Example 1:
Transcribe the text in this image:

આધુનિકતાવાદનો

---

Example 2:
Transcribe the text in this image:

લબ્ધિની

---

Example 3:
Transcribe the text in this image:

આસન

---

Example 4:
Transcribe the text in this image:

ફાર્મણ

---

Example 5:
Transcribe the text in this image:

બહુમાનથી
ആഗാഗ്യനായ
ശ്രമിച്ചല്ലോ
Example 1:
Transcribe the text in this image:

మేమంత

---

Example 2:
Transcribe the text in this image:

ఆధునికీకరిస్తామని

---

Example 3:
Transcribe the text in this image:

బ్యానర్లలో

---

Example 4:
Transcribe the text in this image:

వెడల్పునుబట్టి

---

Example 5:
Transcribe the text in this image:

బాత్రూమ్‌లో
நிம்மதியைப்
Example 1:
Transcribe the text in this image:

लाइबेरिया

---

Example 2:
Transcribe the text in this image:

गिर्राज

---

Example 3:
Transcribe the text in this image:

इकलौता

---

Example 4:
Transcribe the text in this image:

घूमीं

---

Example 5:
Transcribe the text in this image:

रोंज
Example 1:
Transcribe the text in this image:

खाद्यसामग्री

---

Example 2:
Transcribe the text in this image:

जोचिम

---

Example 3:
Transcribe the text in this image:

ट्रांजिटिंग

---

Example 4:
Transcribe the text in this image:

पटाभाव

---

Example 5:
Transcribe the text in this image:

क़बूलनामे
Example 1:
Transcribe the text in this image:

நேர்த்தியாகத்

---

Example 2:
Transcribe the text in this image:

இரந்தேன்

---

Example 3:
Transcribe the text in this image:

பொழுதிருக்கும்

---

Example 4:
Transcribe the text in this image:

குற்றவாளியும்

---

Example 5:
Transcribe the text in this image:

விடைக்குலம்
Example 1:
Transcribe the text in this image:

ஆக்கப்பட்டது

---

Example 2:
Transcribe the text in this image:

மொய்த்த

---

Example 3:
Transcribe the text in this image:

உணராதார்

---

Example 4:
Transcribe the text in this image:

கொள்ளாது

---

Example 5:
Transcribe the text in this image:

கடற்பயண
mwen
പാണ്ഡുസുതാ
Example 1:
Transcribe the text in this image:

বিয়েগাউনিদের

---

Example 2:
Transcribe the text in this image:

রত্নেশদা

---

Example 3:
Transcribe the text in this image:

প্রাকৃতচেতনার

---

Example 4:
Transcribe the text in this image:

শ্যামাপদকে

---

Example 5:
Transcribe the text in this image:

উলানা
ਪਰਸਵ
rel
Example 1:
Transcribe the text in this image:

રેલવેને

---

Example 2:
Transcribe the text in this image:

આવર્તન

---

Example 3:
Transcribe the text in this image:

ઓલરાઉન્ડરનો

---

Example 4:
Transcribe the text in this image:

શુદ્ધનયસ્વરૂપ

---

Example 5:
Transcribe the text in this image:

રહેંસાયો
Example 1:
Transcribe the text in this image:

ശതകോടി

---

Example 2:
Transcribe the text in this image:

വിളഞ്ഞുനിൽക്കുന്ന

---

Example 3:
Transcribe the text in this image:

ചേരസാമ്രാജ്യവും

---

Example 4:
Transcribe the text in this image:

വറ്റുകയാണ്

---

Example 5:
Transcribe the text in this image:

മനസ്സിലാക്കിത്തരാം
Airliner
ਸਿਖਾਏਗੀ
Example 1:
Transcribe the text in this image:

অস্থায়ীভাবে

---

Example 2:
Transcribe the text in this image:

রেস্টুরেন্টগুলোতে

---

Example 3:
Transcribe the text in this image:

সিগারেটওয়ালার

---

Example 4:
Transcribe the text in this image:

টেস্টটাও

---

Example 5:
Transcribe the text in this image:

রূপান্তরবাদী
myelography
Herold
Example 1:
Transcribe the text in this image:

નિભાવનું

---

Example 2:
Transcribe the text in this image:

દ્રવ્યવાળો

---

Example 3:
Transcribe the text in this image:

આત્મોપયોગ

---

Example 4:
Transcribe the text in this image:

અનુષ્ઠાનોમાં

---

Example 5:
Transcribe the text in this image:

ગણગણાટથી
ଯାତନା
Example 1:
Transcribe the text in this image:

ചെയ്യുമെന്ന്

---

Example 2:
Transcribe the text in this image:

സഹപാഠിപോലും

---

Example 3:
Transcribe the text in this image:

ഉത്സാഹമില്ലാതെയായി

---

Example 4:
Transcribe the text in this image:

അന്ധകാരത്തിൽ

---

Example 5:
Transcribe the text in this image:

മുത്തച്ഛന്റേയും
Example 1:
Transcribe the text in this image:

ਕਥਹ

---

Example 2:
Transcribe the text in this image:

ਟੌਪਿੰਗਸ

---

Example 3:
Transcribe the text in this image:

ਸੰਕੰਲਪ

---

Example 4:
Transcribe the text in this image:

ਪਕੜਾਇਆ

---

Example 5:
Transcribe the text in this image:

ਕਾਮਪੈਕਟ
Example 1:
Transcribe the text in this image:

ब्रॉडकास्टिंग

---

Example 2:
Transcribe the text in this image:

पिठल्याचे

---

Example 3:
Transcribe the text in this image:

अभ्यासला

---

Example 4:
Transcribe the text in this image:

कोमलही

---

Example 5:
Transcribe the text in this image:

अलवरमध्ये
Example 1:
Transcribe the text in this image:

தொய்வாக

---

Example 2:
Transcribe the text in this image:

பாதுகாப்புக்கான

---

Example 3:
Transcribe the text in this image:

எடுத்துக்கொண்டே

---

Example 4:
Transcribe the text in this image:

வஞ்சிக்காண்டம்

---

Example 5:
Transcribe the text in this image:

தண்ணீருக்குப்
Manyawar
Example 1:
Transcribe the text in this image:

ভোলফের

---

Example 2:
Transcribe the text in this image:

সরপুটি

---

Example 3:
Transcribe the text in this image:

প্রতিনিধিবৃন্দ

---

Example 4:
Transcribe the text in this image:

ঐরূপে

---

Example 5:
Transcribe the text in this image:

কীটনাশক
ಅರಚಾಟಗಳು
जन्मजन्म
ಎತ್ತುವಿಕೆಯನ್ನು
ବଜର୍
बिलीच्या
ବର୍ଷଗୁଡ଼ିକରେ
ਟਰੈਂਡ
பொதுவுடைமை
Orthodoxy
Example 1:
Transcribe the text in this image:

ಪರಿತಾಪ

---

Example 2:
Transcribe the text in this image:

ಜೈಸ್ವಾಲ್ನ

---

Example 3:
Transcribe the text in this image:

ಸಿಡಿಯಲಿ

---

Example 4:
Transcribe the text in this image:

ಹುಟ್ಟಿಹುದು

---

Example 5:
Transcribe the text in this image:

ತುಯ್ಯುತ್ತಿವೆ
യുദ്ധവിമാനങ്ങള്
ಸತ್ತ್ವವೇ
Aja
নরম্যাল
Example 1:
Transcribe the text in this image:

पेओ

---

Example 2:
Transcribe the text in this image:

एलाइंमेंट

• _EXERCISE DETAILS_
The data must be printed verbatim, line by line.

• _SOLUTION FOR THIS EXERCISE_
Example 1:
Transcribe the text in this image:

આધુનિકતાવાદનો

---

Example 2:
Transcribe the text in this image:

લબ્ધિની

---

Example 3:
Transcribe the text in this image:

આસન

---

Example 4:
Transcribe the text in this image:

ફાર્મણ

---

Example 5:
Transcribe the text in this image:

બહુમાનથી
ആഗാഗ്യനായ
ശ്രമിച്ചല്ലോ
Example 1:
Transcribe the text in this image:

మేమంత

---

Example 2:
Transcribe the text in this image:

ఆధునికీకరిస్తామని

---

Example 3:
Transcribe the text in this image:

బ్యానర్లలో

---

Example 4:
Transcribe the text in this image:

వెడల్పునుబట్టి

---

Example 5:
Transcribe the text in this image:

బాత్రూమ్‌లో
நிம்மதியைப்
Example 1:
Transcribe the text in this image:

लाइबेरिया

---

Example 2:
Transcribe the text in this image:

गिर्राज

---

Example 3:
Transcribe the text in this image:

इकलौता

---

Example 4:
Transcribe the text in this image:

घूमीं

---

Example 5:
Transcribe the text in this image:

रोंज
Example 1:
Transcribe the text in this image:

खाद्यसामग्री

---

Example 2:
Transcribe the text in this image:

जोचिम

---

Example 3:
Transcribe the text in this image:

ट्रांजिटिंग

---

Example 4:
Transcribe the text in this image:

पटाभाव

---

Example 5:
Transcribe the text in this image:

क़बूलनामे
Example 1:
Transcribe the text in this image:

நேர்த்தியாகத்

---

Example 2:
Transcribe the text in this image:

இரந்தேன்

---

Example 3:
Transcribe the text in this image:

பொழுதிருக்கும்

---

Example 4:
Transcribe the text in this image:

குற்றவாளியும்

---

Example 5:
Transcribe the text in this image:

விடைக்குலம்
Example 1:
Transcribe the text in this image:

ஆக்கப்பட்டது

---

Example 2:
Transcribe the text in this image:

மொய்த்த

---

Example 3:
Transcribe the text in this image:

உணராதார்

---

Example 4:
Transcribe the text in this image:

கொள்ளாது

---

Example 5:
Transcribe the text in this image:

கடற்பயண
mwen
പാണ്ഡുസുതാ
Example 1:
Transcribe the text in this image:

বিয়েগাউনিদের

---

Example 2:
Transcribe the text in this image:

রত্নেশদা

---

Example 3:
Transcribe the text in this image:

প্রাকৃতচেতনার

---

Example 4:
Transcribe the text in this image:

শ্যামাপদকে

---

Example 5:
Transcribe the text in this image:

উলানা
ਪਰਸਵ
rel
Example 1:
Transcribe the text in this image:

રેલવેને

---

Example 2:
Transcribe the text in this image:

આવર્તન

---

Example 3:
Transcribe the text in this image:

ઓલરાઉન્ડરનો

---

Example 4:
Transcribe the text in this image:

શુદ્ધનયસ્વરૂપ

---

Example 5:
Transcribe the text in this image:

રહેંસાયો
Example 1:
Transcribe the text in this image:

ശതകോടി

---

Example 2:
Transcribe the text in this image:

വിളഞ്ഞുനിൽക്കുന്ന

---

Example 3:
Transcribe the text in this image:

ചേരസാമ്രാജ്യവും

---

Example 4:
Transcribe the text in this image:

വറ്റുകയാണ്

---

Example 5:
Transcribe the text in this image:

മനസ്സിലാക്കിത്തരാം
Airliner
ਸਿਖਾਏਗੀ
Example 1:
Transcribe the text in this image:

অস্থায়ীভাবে

---

Example 2:
Transcribe the text in this image:

রেস্টুরেন্টগুলোতে

---

Example 3:
Transcribe the text in this image:

সিগারেটওয়ালার

---

Example 4:
Transcribe the text in this image:

টেস্টটাও

---

Example 5:
Transcribe the text in this image:

রূপান্তরবাদী
myelography
Herold
Example 1:
Transcribe the text in this image:

નિભાવનું

---

Example 2:
Transcribe the text in this image:

દ્રવ્યવાળો

---

Example 3:
Transcribe the text in this image:

આત્મોપયોગ

---

Example 4:
Transcribe the text in this image:

અનુષ્ઠાનોમાં

---

Example 5:
Transcribe the text in this image:

ગણગણાટથી
ଯାତନା
Example 1:
Transcribe the text in this image:

ചെയ്യുമെന്ന്

---

Example 2:
Transcribe the text in this image:

സഹപാഠിപോലും

---

Example 3:
Transcribe the text in this image:

ഉത്സാഹമില്ലാതെയായി

---

Example 4:
Transcribe the text in this image:

അന്ധകാരത്തിൽ

---

Example 5:
Transcribe the text in this image:

മുത്തച്ഛന്റേയും
Example 1:
Transcribe the text in this image:

ਕਥਹ

---

Example 2:
Transcribe the text in this image:

ਟੌਪਿੰਗਸ

---

Example 3:
Transcribe the text in this image:

ਸੰਕੰਲਪ

---

Example 4:
Transcribe the text in this image:

ਪਕੜਾਇਆ

---

Example 5:
Transcribe the text in this image:

ਕਾਮਪੈਕਟ
Example 1:
Transcribe the text in this image:

ब्रॉडकास्टिंग

---

Example 2:
Transcribe the text in this image:

पिठल्याचे

---

Example 3:
Transcribe the text in this image:

अभ्यासला

---

Example 4:
Transcribe the text in this image:

कोमलही

---

Example 5:
Transcribe the text in this image:

अलवरमध्ये
Example 1:
Transcribe the text in this image:

தொய்வாக

---

Example 2:
Transcribe the text in this image:

பாதுகாப்புக்கான

---

Example 3:
Transcribe the text in this image:

எடுத்துக்கொண்டே

---

Example 4:
Transcribe the text in this image:

வஞ்சிக்காண்டம்

---

Example 5:
Transcribe the text in this image:

தண்ணீருக்குப்
Manyawar
Example 1:
Transcribe the text in this image:

ভোলফের

---

Example 2:
Transcribe the text in this image:

সরপুটি

---

Example 3:
Transcribe the text in this image:

প্রতিনিধিবৃন্দ

---

Example 4:
Transcribe the text in this image:

ঐরূপে

---

Example 5:
Transcribe the text in this image:

কীটনাশক
ಅರಚಾಟಗಳು
जन्मजन्म
ಎತ್ತುವಿಕೆಯನ್ನು
ବଜର୍
बिलीच्या
ବର୍ଷଗୁଡ଼ିକରେ
ਟਰੈਂਡ
பொதுவுடைமை
Orthodoxy
Example 1:
Transcribe the text in this image:

ಪರಿತಾಪ

---

Example 2:
Transcribe the text in this image:

ಜೈಸ್ವಾಲ್ನ

---

Example 3:
Transcribe the text in this image:

ಸಿಡಿಯಲಿ

---

Example 4:
Transcribe the text in this image:

ಹುಟ್ಟಿಹುದು

---

Example 5:
Transcribe the text in this image:

ತುಯ್ಯುತ್ತಿವೆ
യുദ്ധവിമാനങ്ങള്
ಸತ್ತ್ವವೇ
Aja
নরম্যাল
Example 1:
Transcribe the text in this image:

पेओ

---

Example 2:
Transcribe the text in this image:

एलाइंमेंट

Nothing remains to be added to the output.